Depuis Carcassonne (Aude).
Devant un mythe tel que le Tour, les suiveurs se trouvent face à deux écueils. S’en moquer gratuitement, sans jamais essayer de comprendre l’épaisseur de son histoire et les raisons pour lesquelles il continue de poursuivre les consciences françaises. Ou le glorifier benoitement, se montrant incapables de sonder ses tourments, ses dérives, sa banalisation. Le voyage en Juillet nous offre pourtant deux belles leçons: celle de la lucidité ; celle de la joie de s’enthousiasmer avec raison. Cette année, le chronicoeur, qui a vu défiler depuis un quart de siècle toutes sortes de littérateurs, est orphelin. Le Suiveur de Libération, Jean-Louis Le Touzet, accompagnateur fidèle durant dix-huit ans, ne participe pas au Tour 2014. Il a «bâché», changé d’horizon. Du coup, quelque chose dysfonctionne. Les soirées paraissent plus longues et trop courtes (!). Les escapades cyclo-gastronomiques se font rares. Même Bacchus a décidé de noyer son gradin dans l’eau de Vittel en mangeant des madeleines toute la journée. Et plus grave: révolues, les discussions enflammées pour savoir si le Tour a définitivement abandonné la Légende au profit de la consommation rutilante et vulgaire, ruinant peu à peu son capital symbolique...
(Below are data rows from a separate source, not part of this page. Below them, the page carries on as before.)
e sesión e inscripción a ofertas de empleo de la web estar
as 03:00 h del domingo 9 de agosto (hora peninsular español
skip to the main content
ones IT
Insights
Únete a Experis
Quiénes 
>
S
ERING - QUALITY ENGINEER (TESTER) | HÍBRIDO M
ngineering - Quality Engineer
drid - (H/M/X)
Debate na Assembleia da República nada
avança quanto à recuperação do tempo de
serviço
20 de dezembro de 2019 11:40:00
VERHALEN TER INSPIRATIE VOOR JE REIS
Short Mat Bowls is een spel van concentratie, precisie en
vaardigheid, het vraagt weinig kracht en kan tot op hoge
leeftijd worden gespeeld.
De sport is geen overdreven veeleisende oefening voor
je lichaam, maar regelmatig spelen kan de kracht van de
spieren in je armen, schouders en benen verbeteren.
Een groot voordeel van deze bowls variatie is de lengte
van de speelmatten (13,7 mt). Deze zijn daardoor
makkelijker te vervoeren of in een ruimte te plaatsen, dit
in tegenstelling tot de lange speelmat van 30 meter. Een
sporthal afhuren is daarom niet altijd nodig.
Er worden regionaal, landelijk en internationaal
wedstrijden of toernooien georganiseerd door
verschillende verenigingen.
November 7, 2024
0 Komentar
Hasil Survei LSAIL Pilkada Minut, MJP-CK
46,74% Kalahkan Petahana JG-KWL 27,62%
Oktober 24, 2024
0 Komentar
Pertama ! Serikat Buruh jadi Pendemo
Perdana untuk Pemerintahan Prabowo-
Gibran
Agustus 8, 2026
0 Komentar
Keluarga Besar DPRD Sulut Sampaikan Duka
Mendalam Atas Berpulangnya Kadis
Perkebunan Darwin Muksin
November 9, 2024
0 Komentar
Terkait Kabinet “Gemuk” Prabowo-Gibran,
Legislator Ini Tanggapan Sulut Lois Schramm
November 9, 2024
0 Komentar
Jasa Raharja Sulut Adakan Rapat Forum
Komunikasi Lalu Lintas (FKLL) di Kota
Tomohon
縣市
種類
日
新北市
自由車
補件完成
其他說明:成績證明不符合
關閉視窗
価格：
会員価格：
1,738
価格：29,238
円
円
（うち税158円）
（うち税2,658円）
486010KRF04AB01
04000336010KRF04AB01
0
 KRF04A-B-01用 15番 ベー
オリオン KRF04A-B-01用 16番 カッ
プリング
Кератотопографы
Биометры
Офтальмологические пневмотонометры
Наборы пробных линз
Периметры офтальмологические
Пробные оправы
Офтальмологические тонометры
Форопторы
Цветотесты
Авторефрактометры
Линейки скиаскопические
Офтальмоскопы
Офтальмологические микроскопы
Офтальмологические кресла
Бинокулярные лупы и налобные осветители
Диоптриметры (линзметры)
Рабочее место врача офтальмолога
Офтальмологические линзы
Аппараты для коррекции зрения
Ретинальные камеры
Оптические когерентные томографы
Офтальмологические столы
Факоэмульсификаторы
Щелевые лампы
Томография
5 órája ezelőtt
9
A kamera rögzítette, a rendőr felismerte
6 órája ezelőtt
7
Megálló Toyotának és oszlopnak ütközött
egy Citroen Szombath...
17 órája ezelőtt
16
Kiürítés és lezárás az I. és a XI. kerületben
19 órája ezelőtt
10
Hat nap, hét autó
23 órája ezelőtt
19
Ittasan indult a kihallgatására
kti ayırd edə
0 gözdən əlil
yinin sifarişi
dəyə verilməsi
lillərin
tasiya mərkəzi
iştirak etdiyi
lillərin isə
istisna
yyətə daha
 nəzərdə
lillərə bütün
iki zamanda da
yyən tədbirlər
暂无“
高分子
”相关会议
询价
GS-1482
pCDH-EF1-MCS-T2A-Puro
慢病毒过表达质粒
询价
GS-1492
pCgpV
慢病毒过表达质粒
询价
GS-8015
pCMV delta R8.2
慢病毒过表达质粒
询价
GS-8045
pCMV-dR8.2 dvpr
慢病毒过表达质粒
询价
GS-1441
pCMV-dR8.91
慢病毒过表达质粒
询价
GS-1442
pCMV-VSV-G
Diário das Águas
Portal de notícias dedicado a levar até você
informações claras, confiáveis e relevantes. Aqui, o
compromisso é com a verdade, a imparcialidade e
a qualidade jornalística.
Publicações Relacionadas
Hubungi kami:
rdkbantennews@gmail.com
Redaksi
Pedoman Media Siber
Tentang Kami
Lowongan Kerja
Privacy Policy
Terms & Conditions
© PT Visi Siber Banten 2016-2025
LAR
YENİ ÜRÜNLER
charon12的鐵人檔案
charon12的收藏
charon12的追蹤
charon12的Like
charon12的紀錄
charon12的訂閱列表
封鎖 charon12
Heureusement, notre Jean-Louis, alias «l’Amiral» (pour ses faits de plume maritimes), nous a légué l’un des cadeaux dont il a le secret: 400 pages publiées chez Stock, intitulées "Un vélo dans la tête", sélection de ses meilleurs articles consacrés au cyclisme.
Une lecture majuscule, figurant déjà dans le Grand Livre des Illustres. «J’aime autant l’Eglise du vélo mais je communie moins qu’avant», prévient-il dans sa préface, lui qui donné à l’art du récit – qui ne s’apprend pas devant son poste de télévision – une singularité incomparable. «Ecrire sur le cyclisme, c’est faire des embardées entre le formulaire de la revue technique et discours pataphysicien, considérations pharmacologiques, gastronomiques, agricoles et lointains souvenirs littéraires.» Comment mieux résumer l’exercice?
Le Suiveur.
Avec notre «Amiral», le cortège des angoisses et des jours cafardeux s’oubliait vite. Ca s’appelle du talent. Celui qui consiste à prendre les lecteurs par la main en leur racontant l’unique, l’épopée qui fleure bon la France des congés payés comme la vilénie de ceux qui ont trahi l’idée derrière l’exploit. Jean-Louis a ainsi traversé les années Armstrong, dupe de rien, jamais procureur. «J’ai pourtant aimé cette époque où l’on exaltait alors l’identité unique du champion qui sonnait creux comme un tronc vermoulu.» Car les personnages romanesques hantent le cyclisme, sport d’orgueil et de sensationnel, de grotesque et de forfaitures. Dès lors, quel ton adopter quand sa passion d’enfance s’étiole? Vif, délirant, désopilant, flamboyant: Jean-Louis Le Touzet fut tout cela à la fois. Et un peu plus encore. Sachez-le. Dans la roue des cyclistes on prend toujours de la vitesse, il n’est donc pas rare que le Suiveur devienne Eclaireur.PS. On lira également, dans un tout autre registre, «Tombeau pour Luis Ocana», de Hervé Bougel, publié à La Table Ronde. Parcours magistral, en prose et en poésie, dans l’intimité du vainqueur du Tour 1973.